La violencia hacia los animales no se limita por supuesto a la agresión directa y activa, sino que hay otras muchas formas de atentar contra sus intereses elementales: obligarles a actuar contra su condición, por ejemplo. Aunque estas maneras de agresión se muestren más sutiles ―y por ello pasen desapercibidas para el grueso de la opinión pública―, sus críticos aseguran que «los efectos psicológicos y físicos perdurarán para siempre». Existen lugares en la red que ofrecen prácticas clases sobre «gesticulación primate», y queda claro que la sensación del profano no coincide demasiado con la realidad.
Hace algunos años tuvo cierta repercusión el spot Vota a Mono, que sirvió de lanzadera para una campaña informativa sobre las consecuencias que una «publicidad deshonesta» puede tener para los animales. En el spot aparece Tiby como candidato a la cartera de Economía, encorbatado en su despacho y ofreciendo mítines a diestro y siniestro. Pero los bonobos, que se sepa, no hacen en su estado natural nada de esto. Es por ello que sus denunciantes hablan sin tapujos de «graves abusos». Tiby era propiedad de un circo francés, donde nació varias décadas atrás, y en realidad no había conocido otra cosa que las actuaciones en la pista y una vida trashumante: nada que pudiera parecerse ni por asomo a su vida natural en las selvas africanas. De hecho, no era la primera vez que participaba contra su voluntad en un anuncio, lo que da idea del grado de explotación de estos animales cuando hay un cheque por medio. Tiby es el palpable ejemplo de cómo la publicidad, además de un arte, puede presentarse con frecuencia en forma de engaño manifiesto. Porque en los bonobos la «sonrisa» no representa felicidad, sino pánico; porque sus ojos dicen en realidad «no me gusta» cuando nosotros leemos en ellos «estoy encantado»; porque sus gestos, transcritos con un mínimo de ética y empatía, nos advierten que Tiby quiere abandonar cuando antes el set de grabación, pues para ella supone lo que supondría para cualquiera de nosotros en similares circunstancias: una insoportable tortura emocional.
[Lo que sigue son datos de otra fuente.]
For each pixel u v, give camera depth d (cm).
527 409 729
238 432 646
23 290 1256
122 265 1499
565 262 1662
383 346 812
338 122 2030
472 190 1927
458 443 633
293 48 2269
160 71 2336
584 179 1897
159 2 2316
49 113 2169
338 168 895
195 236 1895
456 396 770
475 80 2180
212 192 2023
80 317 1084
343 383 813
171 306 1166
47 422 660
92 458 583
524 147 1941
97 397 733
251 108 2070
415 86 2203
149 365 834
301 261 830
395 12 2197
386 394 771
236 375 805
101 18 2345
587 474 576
Las inmensas posibilidades que hoy nos ofrece la recreación virtual de casi cualquier escena publicitaria convierte al uso de animales silvestres ―y domésticos― en un recurso por completo innecesario. En realidad, es una suerte que la tecnología pueda brindarnos todo esto, pues despoja a sus obcecados defensores de toda excusa para seguir insistiendo en una mala praxis profesional. No deja de resultar paradójico que se recurra al uso de animales en publicidad porque nos inspiran buenos sentimientos, y que al mismo tiempo sigamos reservándoles un estatuto moral tan ínfimo: simples recursos a nuestra disposición. Quizá en este escenario se refleje también esa suerte de esquizofrenia moral que ha presidido desde siempre nuestra relación con ellos.